Thinking I was Larry Bird or some other really good basketball player, I attempted to shoot the empty toilet paper tube into the garbage can in my bathroom this evening. You don’t want to know where I was sitting at the time. That’s besides the point. Anyway, I tried to get the tube into the can and failed miserably. At first I was appaled at how atrocious my basketball skills have gotten over the years, but then I realized, that my basketball skills don’t define me. It’s just a game and I was just trying to have some fun. But really, I missed so badly. The tube hit the cabinet, totally missing the waste basket. The saddest part of it all was that I was less than two feet away from the trash can.
So, while I was frustrated with my poor shooting abilities, I certainly didn’t get angry.
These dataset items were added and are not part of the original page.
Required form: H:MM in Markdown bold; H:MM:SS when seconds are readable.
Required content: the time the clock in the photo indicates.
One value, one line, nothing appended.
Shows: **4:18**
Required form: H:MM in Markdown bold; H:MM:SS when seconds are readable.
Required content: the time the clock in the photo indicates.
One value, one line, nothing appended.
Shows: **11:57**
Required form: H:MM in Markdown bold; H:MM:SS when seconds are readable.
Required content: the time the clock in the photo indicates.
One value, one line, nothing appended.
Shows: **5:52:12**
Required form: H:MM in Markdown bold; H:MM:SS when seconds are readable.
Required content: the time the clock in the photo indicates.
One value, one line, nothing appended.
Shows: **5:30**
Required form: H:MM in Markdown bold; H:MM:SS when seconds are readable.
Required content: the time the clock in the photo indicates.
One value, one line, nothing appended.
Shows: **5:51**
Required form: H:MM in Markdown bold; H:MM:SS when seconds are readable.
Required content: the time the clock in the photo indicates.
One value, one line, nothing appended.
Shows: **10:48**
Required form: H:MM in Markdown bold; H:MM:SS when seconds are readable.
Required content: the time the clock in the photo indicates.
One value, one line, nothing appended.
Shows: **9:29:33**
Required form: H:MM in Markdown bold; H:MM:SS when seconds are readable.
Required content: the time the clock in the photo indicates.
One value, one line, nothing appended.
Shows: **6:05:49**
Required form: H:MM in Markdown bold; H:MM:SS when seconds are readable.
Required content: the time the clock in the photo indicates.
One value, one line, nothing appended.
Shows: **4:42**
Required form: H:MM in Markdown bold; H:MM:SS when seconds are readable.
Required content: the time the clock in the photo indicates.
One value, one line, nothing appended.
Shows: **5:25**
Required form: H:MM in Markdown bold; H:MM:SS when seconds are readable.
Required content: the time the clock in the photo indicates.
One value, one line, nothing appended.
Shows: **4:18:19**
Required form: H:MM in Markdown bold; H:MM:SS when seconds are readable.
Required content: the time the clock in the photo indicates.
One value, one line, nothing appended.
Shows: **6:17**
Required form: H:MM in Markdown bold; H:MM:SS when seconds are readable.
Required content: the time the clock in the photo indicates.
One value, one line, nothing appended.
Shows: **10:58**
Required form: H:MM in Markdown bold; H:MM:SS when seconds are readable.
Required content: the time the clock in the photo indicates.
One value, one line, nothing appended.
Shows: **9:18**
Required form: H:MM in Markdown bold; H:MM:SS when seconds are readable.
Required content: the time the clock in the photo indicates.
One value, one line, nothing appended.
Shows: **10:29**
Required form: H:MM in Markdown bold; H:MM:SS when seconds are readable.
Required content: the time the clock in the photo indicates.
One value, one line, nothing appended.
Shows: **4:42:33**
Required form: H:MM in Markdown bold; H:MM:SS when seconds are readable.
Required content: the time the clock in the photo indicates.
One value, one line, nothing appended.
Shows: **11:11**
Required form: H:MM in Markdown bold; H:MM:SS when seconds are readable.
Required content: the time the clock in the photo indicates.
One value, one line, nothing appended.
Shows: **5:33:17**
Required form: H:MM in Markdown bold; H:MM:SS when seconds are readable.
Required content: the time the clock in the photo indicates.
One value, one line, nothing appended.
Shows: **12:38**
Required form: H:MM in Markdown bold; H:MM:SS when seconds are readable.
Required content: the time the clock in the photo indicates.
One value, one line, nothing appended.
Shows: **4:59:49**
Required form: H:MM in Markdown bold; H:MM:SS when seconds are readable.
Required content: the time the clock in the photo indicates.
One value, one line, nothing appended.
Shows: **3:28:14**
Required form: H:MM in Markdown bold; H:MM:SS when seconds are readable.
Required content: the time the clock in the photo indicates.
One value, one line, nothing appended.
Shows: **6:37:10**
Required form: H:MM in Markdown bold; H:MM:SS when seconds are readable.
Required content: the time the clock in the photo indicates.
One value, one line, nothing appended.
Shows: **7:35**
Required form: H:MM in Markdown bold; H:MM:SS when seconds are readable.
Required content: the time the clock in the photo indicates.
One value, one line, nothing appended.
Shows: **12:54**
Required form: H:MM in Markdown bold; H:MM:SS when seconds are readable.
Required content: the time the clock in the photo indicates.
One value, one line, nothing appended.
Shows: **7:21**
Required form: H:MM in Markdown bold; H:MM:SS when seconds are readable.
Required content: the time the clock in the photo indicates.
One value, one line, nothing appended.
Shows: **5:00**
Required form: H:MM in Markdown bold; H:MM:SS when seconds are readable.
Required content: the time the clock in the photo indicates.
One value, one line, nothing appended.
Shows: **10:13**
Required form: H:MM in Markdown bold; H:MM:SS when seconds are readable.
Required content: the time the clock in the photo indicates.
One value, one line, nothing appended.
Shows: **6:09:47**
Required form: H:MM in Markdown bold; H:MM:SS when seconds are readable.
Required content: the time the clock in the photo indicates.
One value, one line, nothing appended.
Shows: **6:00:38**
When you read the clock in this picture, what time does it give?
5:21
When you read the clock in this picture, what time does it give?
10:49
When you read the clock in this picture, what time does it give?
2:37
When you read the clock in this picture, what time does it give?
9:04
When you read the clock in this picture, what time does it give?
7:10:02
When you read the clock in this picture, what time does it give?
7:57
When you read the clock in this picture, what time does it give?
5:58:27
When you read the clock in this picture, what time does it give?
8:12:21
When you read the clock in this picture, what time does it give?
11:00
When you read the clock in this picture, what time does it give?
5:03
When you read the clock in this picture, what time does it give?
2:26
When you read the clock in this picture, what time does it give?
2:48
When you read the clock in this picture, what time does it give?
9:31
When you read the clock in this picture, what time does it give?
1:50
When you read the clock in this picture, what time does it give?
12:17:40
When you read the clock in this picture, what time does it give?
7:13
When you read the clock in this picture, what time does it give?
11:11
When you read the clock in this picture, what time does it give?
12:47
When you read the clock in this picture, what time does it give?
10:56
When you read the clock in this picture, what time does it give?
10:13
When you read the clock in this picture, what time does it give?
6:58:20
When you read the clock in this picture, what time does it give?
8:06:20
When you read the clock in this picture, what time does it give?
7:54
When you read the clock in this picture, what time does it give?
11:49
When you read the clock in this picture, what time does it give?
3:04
However, after reading Sarah Albee’s entry in Kate Messner’s book 59 Reasons to Write, I was filled with much rage. First, she claimed that most students view history as being their least favorite class. Well, perhaps in schools where they still use textbooks and have uneducated teachers teaching. At my school, history is one of the highlights for our students. They love their history classes across the board. They love history because we make classes fun and engaging. They are filled with much discussion and debate. We don’t focus on the facts and figures. We examine the big ideas and start to help students understand the hows and whys of history. They love it. I was appaled that Albee made this false accusation in a published book. It sends the wrong message to readers. History is and should be one of our students’ favorite classes, if it’s done right.
Now, my anger didn’t end there. While she did say that most texbooks used in schools today are boring, she went on to basically say that schools still need to use textbooks to teach various subjects like history. It’s baffling to me how wrong she is. In fact, textbooks are one of the reasosn why our students are failing to grow into creative problem solvers. Textbooks spoon feed everything to the students. They take critical thinking out of the equation. We need to remove textbooks from classrooms. I haven’t used a textbook in the sixth grade for several years now and my students are all the better for it. I teach my boys to think for themselves, question everything, and find creative solutions to problems. Textbooks do just the opposite of those big three ideas. So, no Ms. Albee, we don’t need textbooks in schools, we need dedicated and motivated teachers in schools who want to support and help students think critically about the world around them.
I’m now beginning to wonder how closely Kate Messner vetted the entries in this book. It seems as though any crazy idea made the cut as long as that person was a published author. It takes a lot more to be an authority on a topic than just having a book published.